Cindy is a trial lawyer focusing on intellectual property litigation. She has tried cases in jurisdictions throughout the United States in actions involving medical devices, software systems, glass, glass coatings, printer cartridges, food processing, printing systems, and various mechanical devices. Cindy has successfully handled multiple Markman hearings before District Court Judges as well as Special Masters, and obtained (or avoided) injunctions in trademark infringement actions in industries as diverse as clothing, food, computers, music, television and other industries.

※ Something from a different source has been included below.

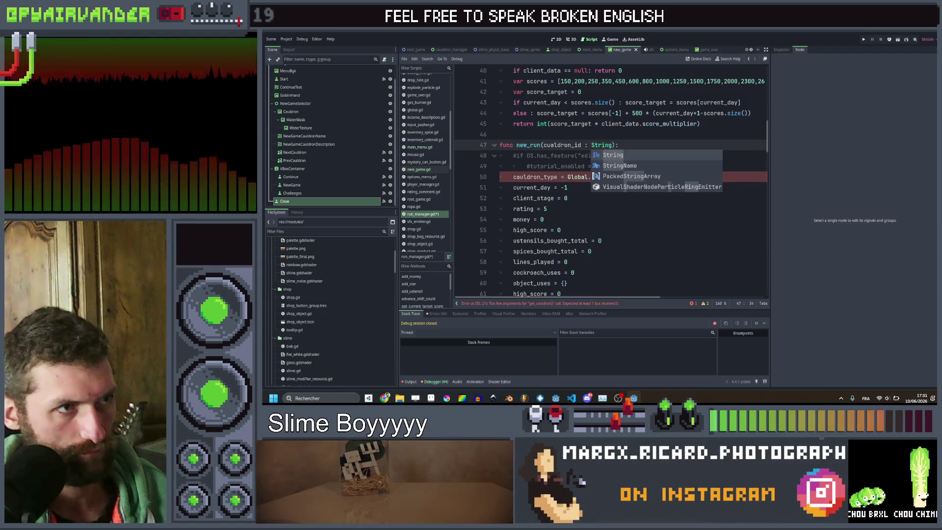
double_click(562, 145)
type("cauldron")
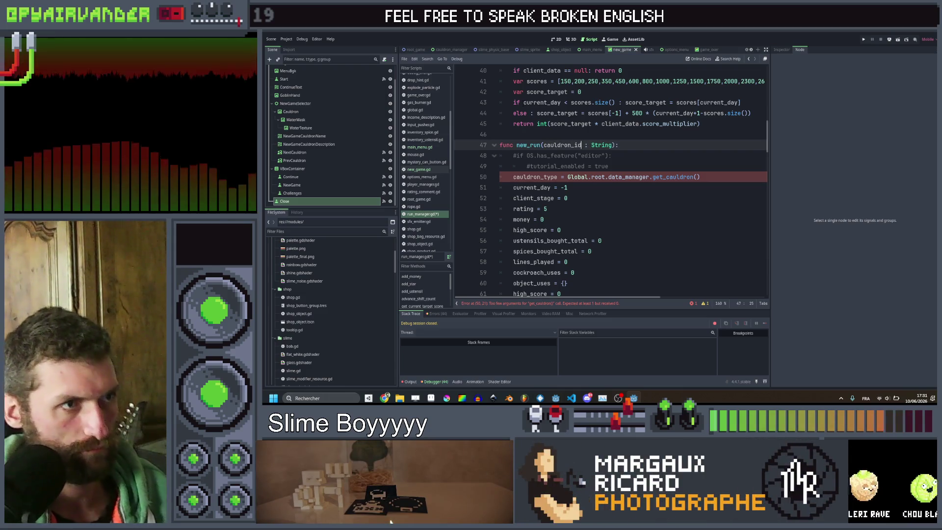
left_click(697, 177)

Cindy has been active throughout her career in shaping the direction of intellectual property law, including through her work on the Council of the American Bar Association's Section of Intellectual Property Law, and is involved in many other intellectual property organizations. She was one of the original drafters of the Local Patent Rules for the U.S. District Court for the Western District of Pennsylvania.
She has written extensively on and is regularly invited to speak regarding the pro bono litigation she championed to rescue the historically significant photographic archive of photographer Charles H. "Teenie" Harris from a Pittsburgh businessman who had misappropriated it. The case garnered international media recognition because Mr. Harris' collection is widely considered to be one of the most significant and complete documentations of the African American urban community in the 20th Century. Through Cindy's efforts, this collection was acquired and is being restored, preserved and exhibited by the Carnegie Museum of Art. Cindy encourages other lawyers to be generous of their time in doing pro bono work including through a program presented on "Building the Business Case for Having a Pro Bono Program as Part of a Law Firm's Practice."